Narayan Swamy Srikanth N, Jakanur Raveendra K, Sangeetha Shubha R
Department of Internal Medicine, MS Ramaiah Medical College, Bangalore, IND.
Department of Pathology, Dr. B.R. Ambedkar Medical College, Bangalore, IND.
Cureus. 2022 Jun 29;14(6):e26432. doi: 10.7759/cureus.26432. eCollection 2022 Jun.
Urinary tract infections (UTIs) are one of the most commonly encountered infections in outpatients. The distinction between upper UTI and lower UTI is significant as it has therapeutic and prognostic importance. The accurate diagnosis of UTI, especially its anatomical location, is essential for administering anti-microbial therapy successfully. Plasma levels of C-reactive protein (CRP) increase 1,000-fold during bacterial infections. Elevated CRP levels are often seen in acute pyelonephritis and rarely in cystitis. Therefore, this study aimed to evaluate the diagnostic role of serum CRP in upper and lower UTI in adult patients along with correlating its role in UTI patients.
The study included 81 patients who were >18 years old, diagnosed with UTI by microbiological culture and ultrasonography of the pelvis. Demographic data along with findings of the systemic examination, complete blood count, random blood sugar, urine analysis, and CRP levels of all patients were recorded. Data were analyzed using R Studio.3.5.3 software, and a p-value ≤ 0.05 was considered significant.
The prevalence of UTI was higher among females (60.49%). About 53.09% of patients exhibited upper and 46.91% exhibited lower UTI. The prevalence of was higher among cases of both upper (88.37%) and lower (65.79%) UTI. The most common final diagnosis in upper UTI patients was acute pyelonephritis (90.7%) and that in lower UTI was cystitis (65.79%). The difference in the CRP levels between the upper and lower UTI patients was significant (p=0.02). Thirty-four patients had CRP levels >100 mg/L, all exhibiting upper UTI.
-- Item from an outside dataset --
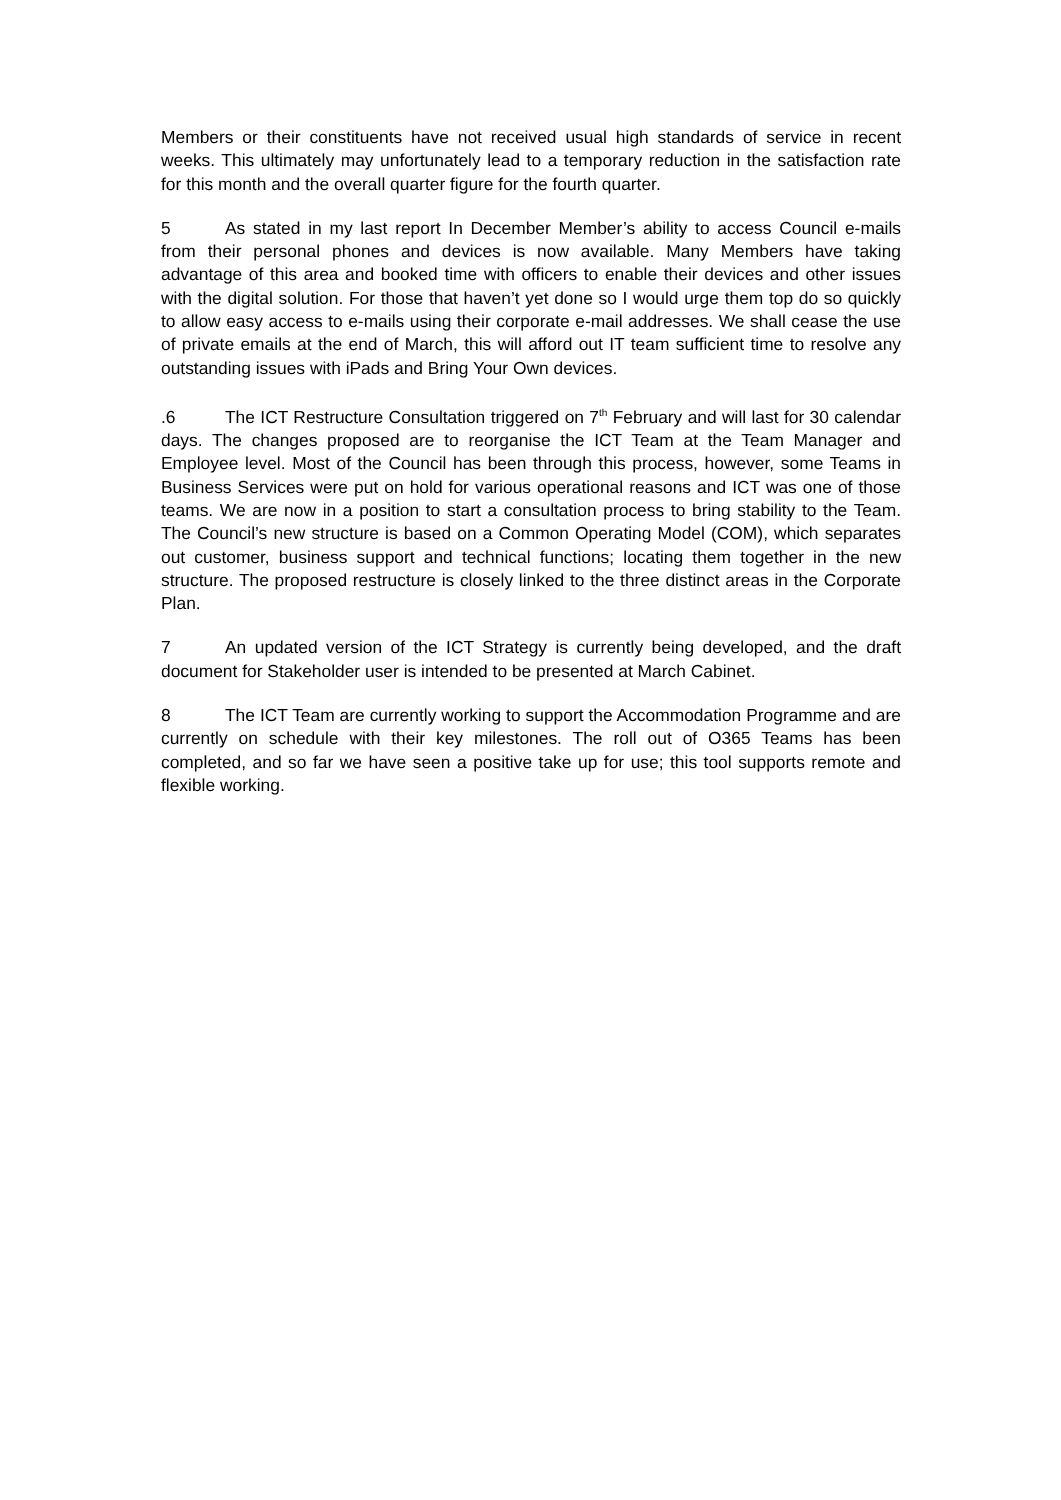Members or their constituents have not received usual high standards of service in recent weeks. This ultimately may unfortunately lead to a temporary reduction in the satisfaction rate for this month and the overall quarter figure for the fourth quarter.
5 As stated in my last report In December Member’s ability to access Council e-mails from their personal phones and devices is now available. Many Members have taking advantage of this area and booked time with officers to enable their devices and other issues with the digital solution. For those that haven’t yet done so I would urge them top do so quickly to allow easy access to e-mails using their corporate e-mail addresses. We shall cease the use of private emails at the end of March, this will afford out IT team sufficient time to resolve any outstanding issues with iPads and Bring Your Own devices.
.6 The ICT Restructure Consultation triggered on 7<sup>th</sup> February and will last for 30 calendar days. The changes proposed are to reorganise the ICT Team at the Team Manager and Employee level. Most of the Council has been through this process, however, some Teams in Business Services were put on hold for various operational reasons and ICT was one of those teams. We are now in a position to start a consultation process to bring stability to the Team. The Council’s new structure is based on a Common Operating Model (COM), which separates out customer, business support and technical functions; locating them together in the new structure. The proposed restructure is closely linked to the three distinct areas in the Corporate Plan.
7 An updated version of the ICT Strategy is currently being developed, and the draft document for Stakeholder user is intended to be presented at March Cabinet.
8 The ICT Team are currently working to support the Accommodation Programme and are currently on schedule with their key milestones. The roll out of O365 Teams has been completed, and so far we have seen a positive take up for use; this tool supports remote and flexible working.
About 53.09% of patients exhibited upper UTI and were diagnosed with acute pyelonephritis. A significant increase in the CRP levels in upper UTI can help determine the anatomical location and can help in targeting effective management of the infection by anti-microbial therapy.
尿路感染(UTIs)是门诊最常见的感染之一。上尿路感染和下尿路感染的区分很重要,因为它具有治疗和预后意义。准确诊断UTI,尤其是其解剖位置,对于成功进行抗菌治疗至关重要。细菌感染期间,血浆C反应蛋白(CRP)水平会升高1000倍。急性肾盂肾炎中经常出现CRP水平升高,而膀胱炎中则很少见。因此,本研究旨在评估血清CRP在成年患者上、下尿路感染中的诊断作用,并将其在UTI患者中的作用进行关联分析。
该研究纳入了81名年龄大于18岁的患者,这些患者通过微生物培养和骨盆超声检查诊断为UTI。记录了所有患者的人口统计学数据以及全身检查结果、全血细胞计数、随机血糖、尿液分析和CRP水平。使用R Studio 3.5.3软件进行数据分析,p值≤0.05被认为具有统计学意义。
UTI在女性中的患病率更高(60.49%)。约53.09%的患者表现为上尿路感染,46.91%表现为下尿路感染。上尿路感染(88.37%)和下尿路感染(65.79%)中女性患病率均更高。上尿路感染患者最常见的最终诊断是急性肾盂肾炎(90.7%),下尿路感染患者最常见的最终诊断是膀胱炎(65.79%)。上、下尿路感染患者的CRP水平差异具有统计学意义(p = 0.02)。34名患者的CRP水平>100 mg/L,均表现为上尿路感染。
约53.09%的患者表现为上尿路感染,并被诊断为急性肾盂肾炎。上尿路感染患者CRP水平的显著升高有助于确定解剖位置,并有助于通过抗菌治疗针对性地有效管理感染。